Para tentar fugir da realidade árida da vida provisória na cidade, marcada por uma relação tensa com os marianenses, a comunidade de Bento Rodrigues, a mais afetada pelo rompimento da barragem, também tem voltado ao local do desastre. 

Mônica Quintão e a mãe, Maria das Graças, voltam a Bento Rodrigues praticamente todos os fins de semana - Camilla Veras Mota/BBC Brasil - Camilla Veras Mota/BBC Brasil
Mônica Quintão e a mãe, Maria das Graças, voltam a Bento Rodrigues praticamente todos os fins de semana
Imagem: Camilla Veras Mota/BBC Brasil

Já faz um ano que Mônica Quintão e a família passam praticamente todos os fins de semana no distrito, que permanece sem energia elétrica. A casa da tia, uma das poucas poupadas pela lama, estava suja, sem porta e sem janelas - levadas por saqueadores - na primeira vez em que dormiram lá.
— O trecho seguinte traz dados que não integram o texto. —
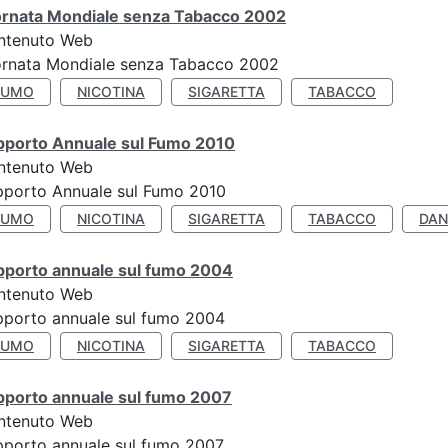
ornata Mondiale senza Tabacco 2002
ntenuto Web
ornata Mondiale senza Tabacco 2002
FUMO
NICOTINA
SIGARETTA
TABACCO
pporto Annuale sul Fumo 2010
ntenuto Web
pporto Annuale sul Fumo 2010
FUMO
NICOTINA
SIGARETTA
TABACCO
DAN
pporto annuale sul fumo 2004
ntenuto Web
porto annuale sul fumo 2004
FUMO
NICOTINA
SIGARETTA
TABACCO
pporto annuale sul fumo 2007
ntenuto Web
porto annuale sul fumo 2007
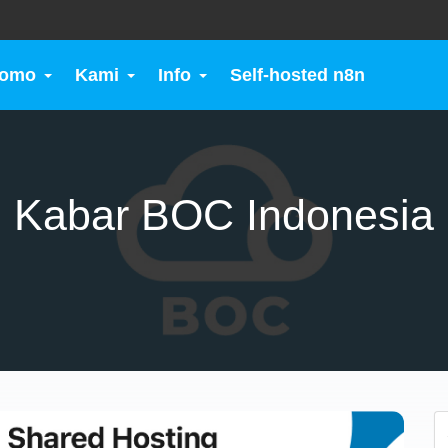
romo
Kami
Info
Self-hosted n8n
Kabar BOC Indonesia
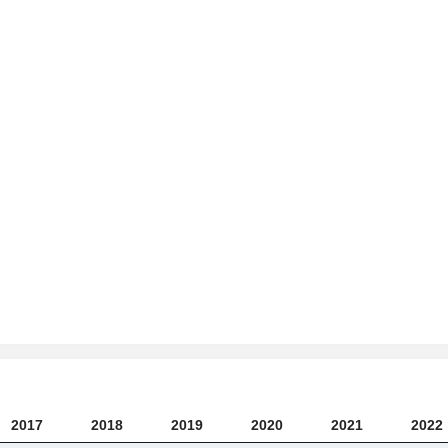
2017
2018
2019
2020
2021
2022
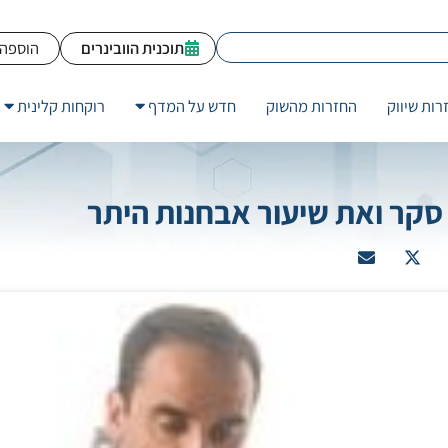
תוכנית הוובינרים
הוספה 
רות שיווק
החזרות מהשוק
חדש על המדף
רוקחות קלינית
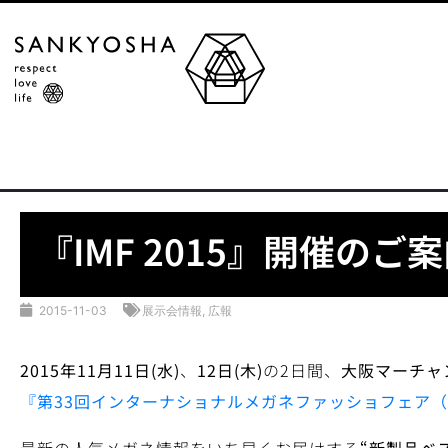
『IMF 2015』開催のご
2015-11-03
展示会情報
,
広報
2015
年
11
月
11
日
(
水
)
、
12
日
(
木
)
の2日間、
大阪マーチャ
『第
33
回インターナショナルメガネファッショフェア（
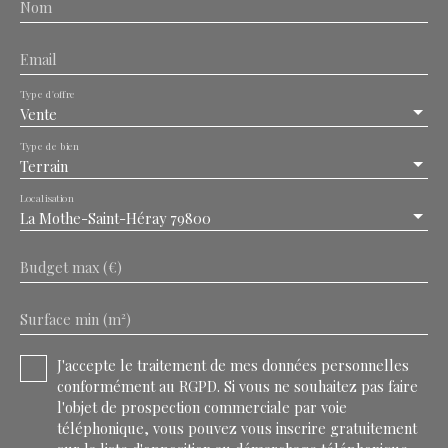
Nom
Email
Type d'offre
Vente
Type de bien
Terrain
Localisation
La Mothe-Saint-Héray 79800
Budget max (€)
Surface min (m²)
J'accepte le traitement de mes données personnelles
conformément au RGPD. Si vous ne souhaitez pas faire
l'objet de prospection commerciale par voie
téléphonique, vous pouvez vous inscrire gratuitement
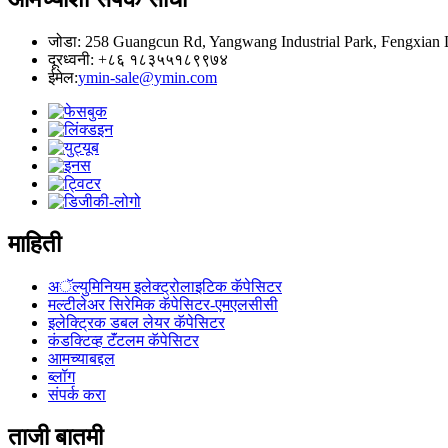
जोडा: 258 Guangcun Rd, Yangwang Industrial Park, Fengxian D
दूरध्वनी: +८६ १८३५५१८९९७४
ईमेल:
ymin-sale@ymin.com
माहिती
अॅल्युमिनियम इलेक्ट्रोलाइटिक कॅपेसिटर
मल्टीलेअर सिरेमिक कॅपेसिटर-एमएलसीसी
इलेक्ट्रिक डबल लेयर कॅपेसिटर
कंडक्टिव्ह टॅंटलम कॅपेसिटर
आमच्याबद्दल
ब्लॉग
संपर्क करा
ताजी बातमी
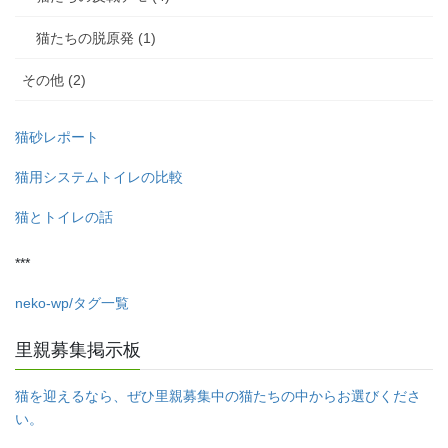
猫たちの脱原発 (1)
その他 (2)
猫砂レポート
猫用システムトイレの比較
猫とトイレの話
***
neko-wp/タグ一覧
里親募集掲示板
猫を迎えるなら、ぜひ里親募集中の猫たちの中からお選びくださ
い。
À medida que a casa foi sendo recauchutada, o número de ex-moradores que participavam das excursões aumentou. Hoje, ela contabiliza 32 "loucos por Bento", como o grupo se autodenomina.

Ao contrário de Paracatu, a entrada no distrito não é livre. Apenas funcionários da mineradora, moradores e seus convidados podem circular pelas ruínas. 
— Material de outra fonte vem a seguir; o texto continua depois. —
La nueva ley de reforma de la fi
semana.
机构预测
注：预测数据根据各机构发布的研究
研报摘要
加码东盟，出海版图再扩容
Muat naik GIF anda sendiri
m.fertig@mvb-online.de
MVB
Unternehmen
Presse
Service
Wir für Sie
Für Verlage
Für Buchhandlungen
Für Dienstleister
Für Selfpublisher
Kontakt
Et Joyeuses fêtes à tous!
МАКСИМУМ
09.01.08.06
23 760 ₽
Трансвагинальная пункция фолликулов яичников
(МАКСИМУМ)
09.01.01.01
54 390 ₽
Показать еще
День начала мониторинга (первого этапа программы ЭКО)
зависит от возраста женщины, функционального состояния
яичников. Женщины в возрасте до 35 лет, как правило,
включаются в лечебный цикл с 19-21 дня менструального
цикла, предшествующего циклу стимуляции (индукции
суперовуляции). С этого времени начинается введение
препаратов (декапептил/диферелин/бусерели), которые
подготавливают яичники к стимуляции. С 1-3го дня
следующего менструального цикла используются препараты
Grupo dos "loucos por Bento" costuma se reunir em datas festivas, como a procissão de Nossa Senhora das Mercês (acima) - Camilla Veras Mota/BBC Brasil - Camilla Veras Mota/BBC Brasil
Grupo dos "loucos por Bento" costuma se reunir em datas festivas, como a procissão de Nossa Senhora das Mercês (acima)
Imagem: Camilla Veras Mota/BBC Brasil

A turma dos fins de semana, que improvisa a iluminação com celulares e baterias, é menor. As grandes reuniões acontecem nas datas festivas, comemoradas entre as ruínas - a procissão de Nossa Senhora das Mercês, a festa de São Bento, semana santa, virada do ano - e contam com os geradores que passaram a ser alugados pela Renova após um pedido feito pelos atingidos.

As mesas improvisadas a céu aberto são fartas de comida mineira típica. "Todo mundo ganhou peso no último ano", brinca Quintão.

Juntos, os moradores do distrito rezam, cantam, tomam banho na cachoeira que está a uma caminhada de distância e percorrem o que restou de suas casas, ainda em busca de objetos pessoais e lembranças da vida no vilarejo.